WORK REQUEST – When a line of the listing below has the string "size" in it, copy that line.

___ SUPPLIED RECORDS ___

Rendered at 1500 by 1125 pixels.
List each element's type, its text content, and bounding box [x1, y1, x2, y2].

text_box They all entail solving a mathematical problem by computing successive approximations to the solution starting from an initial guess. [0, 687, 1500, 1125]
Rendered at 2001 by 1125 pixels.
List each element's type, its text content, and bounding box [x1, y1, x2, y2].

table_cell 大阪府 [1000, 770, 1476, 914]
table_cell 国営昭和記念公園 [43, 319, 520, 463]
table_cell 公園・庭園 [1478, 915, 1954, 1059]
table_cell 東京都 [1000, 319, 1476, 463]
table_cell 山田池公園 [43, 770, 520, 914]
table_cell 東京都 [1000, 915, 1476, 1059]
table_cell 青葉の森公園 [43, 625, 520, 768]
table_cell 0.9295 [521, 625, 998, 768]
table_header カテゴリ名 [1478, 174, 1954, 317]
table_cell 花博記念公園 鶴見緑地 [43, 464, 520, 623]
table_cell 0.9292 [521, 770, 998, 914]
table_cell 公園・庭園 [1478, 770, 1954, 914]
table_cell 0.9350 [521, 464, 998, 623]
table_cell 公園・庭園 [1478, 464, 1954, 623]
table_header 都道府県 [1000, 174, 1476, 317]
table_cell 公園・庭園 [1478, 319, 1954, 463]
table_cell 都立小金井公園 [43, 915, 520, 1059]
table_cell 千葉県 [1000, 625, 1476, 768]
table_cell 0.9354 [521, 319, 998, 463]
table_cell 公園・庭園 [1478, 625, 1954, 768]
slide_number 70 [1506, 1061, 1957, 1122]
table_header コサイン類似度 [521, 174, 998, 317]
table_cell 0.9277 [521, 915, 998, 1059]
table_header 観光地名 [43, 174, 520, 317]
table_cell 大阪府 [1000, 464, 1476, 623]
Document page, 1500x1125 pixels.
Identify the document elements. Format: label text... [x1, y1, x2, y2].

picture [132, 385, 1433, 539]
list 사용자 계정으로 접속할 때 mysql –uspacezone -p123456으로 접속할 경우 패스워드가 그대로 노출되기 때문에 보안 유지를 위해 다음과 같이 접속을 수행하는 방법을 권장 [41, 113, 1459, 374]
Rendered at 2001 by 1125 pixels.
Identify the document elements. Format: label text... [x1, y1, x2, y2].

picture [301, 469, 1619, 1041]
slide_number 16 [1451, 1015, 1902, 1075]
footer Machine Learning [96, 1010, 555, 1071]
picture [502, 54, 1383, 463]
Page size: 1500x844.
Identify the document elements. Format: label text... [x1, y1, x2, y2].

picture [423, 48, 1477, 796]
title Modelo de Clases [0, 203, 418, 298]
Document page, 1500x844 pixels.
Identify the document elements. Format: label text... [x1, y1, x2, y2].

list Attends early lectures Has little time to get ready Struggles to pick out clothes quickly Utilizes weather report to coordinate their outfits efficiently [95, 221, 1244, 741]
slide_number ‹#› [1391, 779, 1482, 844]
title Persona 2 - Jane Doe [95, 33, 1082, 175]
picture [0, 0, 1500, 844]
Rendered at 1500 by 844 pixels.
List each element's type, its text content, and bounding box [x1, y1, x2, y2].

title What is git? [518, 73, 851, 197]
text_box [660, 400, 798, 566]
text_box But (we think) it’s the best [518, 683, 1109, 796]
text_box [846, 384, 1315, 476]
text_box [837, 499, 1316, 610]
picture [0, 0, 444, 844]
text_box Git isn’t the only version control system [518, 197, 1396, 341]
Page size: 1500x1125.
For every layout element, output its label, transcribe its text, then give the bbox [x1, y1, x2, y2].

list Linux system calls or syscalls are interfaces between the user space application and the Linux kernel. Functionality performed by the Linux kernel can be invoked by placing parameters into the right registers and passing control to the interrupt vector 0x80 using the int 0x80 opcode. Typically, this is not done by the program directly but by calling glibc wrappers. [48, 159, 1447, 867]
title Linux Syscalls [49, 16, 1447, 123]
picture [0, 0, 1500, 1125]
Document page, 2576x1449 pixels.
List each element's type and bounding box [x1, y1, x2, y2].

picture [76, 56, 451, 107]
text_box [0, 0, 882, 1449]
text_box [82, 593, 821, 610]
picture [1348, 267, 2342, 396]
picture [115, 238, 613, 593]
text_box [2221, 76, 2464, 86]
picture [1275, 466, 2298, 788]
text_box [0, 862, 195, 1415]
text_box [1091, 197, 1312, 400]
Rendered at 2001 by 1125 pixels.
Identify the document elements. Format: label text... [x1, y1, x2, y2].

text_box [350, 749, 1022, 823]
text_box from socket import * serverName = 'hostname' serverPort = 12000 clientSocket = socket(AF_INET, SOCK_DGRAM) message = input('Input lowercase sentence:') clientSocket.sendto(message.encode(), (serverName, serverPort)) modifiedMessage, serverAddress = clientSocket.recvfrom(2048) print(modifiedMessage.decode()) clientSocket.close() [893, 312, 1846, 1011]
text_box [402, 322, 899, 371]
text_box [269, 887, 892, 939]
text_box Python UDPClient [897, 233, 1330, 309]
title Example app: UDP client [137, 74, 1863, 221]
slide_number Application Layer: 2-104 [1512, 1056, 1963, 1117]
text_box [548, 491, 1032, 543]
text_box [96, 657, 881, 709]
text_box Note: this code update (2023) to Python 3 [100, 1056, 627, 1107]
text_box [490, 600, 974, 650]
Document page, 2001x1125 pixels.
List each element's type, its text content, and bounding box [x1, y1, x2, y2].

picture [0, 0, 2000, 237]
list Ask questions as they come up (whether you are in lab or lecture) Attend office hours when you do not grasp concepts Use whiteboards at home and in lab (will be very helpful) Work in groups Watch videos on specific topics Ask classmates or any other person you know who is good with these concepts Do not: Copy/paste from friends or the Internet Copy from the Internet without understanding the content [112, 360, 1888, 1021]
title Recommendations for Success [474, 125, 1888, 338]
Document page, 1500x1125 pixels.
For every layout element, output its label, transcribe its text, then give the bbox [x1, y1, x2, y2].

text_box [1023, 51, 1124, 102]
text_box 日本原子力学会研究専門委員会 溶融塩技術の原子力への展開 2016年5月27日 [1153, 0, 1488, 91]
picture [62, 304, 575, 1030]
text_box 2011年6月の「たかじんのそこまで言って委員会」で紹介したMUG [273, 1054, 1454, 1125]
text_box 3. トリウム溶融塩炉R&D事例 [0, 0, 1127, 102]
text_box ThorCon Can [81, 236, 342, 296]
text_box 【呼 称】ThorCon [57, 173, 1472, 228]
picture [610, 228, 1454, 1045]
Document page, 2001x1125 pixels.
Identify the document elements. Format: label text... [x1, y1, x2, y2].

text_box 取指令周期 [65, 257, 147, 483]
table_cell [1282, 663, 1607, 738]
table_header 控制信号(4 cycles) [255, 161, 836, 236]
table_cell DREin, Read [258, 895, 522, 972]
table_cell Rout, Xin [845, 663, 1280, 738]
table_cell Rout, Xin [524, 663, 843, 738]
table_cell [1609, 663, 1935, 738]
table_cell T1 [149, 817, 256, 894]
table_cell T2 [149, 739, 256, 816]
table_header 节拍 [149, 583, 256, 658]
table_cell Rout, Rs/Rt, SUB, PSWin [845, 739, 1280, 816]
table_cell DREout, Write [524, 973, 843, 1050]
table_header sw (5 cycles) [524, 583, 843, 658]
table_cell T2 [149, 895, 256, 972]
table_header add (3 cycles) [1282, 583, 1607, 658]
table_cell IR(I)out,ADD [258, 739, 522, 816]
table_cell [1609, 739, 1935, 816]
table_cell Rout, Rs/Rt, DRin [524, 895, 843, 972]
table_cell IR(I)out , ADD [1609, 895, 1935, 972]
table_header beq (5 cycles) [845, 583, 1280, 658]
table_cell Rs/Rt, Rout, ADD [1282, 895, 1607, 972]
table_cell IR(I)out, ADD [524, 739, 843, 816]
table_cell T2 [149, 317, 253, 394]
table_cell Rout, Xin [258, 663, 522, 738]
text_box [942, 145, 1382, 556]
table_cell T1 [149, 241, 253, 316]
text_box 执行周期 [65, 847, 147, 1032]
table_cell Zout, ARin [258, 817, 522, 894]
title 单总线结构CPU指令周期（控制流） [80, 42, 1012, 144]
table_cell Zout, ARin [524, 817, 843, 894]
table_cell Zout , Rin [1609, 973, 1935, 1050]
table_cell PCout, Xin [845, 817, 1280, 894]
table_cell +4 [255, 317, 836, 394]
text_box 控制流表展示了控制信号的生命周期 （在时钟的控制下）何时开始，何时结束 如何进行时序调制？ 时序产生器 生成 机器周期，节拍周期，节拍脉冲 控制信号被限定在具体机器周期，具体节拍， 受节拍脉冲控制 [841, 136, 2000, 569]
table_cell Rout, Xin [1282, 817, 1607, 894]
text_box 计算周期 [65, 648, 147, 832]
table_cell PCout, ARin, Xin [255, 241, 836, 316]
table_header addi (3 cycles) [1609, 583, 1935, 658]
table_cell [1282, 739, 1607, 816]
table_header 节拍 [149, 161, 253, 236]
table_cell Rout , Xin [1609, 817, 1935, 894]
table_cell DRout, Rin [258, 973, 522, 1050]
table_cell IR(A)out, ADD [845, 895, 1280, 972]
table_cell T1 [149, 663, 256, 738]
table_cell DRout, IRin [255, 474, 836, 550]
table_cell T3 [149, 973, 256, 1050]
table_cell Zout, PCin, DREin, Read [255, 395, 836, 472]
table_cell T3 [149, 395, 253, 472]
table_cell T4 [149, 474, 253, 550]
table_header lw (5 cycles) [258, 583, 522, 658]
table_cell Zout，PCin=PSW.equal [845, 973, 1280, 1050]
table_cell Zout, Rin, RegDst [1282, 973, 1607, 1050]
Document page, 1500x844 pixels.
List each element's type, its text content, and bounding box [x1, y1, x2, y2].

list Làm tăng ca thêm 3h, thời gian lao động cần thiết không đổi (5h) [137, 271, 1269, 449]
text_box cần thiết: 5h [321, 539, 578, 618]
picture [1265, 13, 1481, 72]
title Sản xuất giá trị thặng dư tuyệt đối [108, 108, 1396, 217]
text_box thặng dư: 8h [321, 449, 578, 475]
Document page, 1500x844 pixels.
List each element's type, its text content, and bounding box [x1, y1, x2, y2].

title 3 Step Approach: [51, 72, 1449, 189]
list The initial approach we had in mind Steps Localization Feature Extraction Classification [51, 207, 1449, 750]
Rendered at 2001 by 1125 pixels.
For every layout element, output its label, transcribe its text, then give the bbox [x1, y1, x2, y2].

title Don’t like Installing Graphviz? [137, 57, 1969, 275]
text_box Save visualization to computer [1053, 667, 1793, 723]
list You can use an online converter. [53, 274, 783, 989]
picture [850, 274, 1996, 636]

___

RESULT OF THIS EXERCISE –
Page size: 1500x844.
Page size: 1500x1125.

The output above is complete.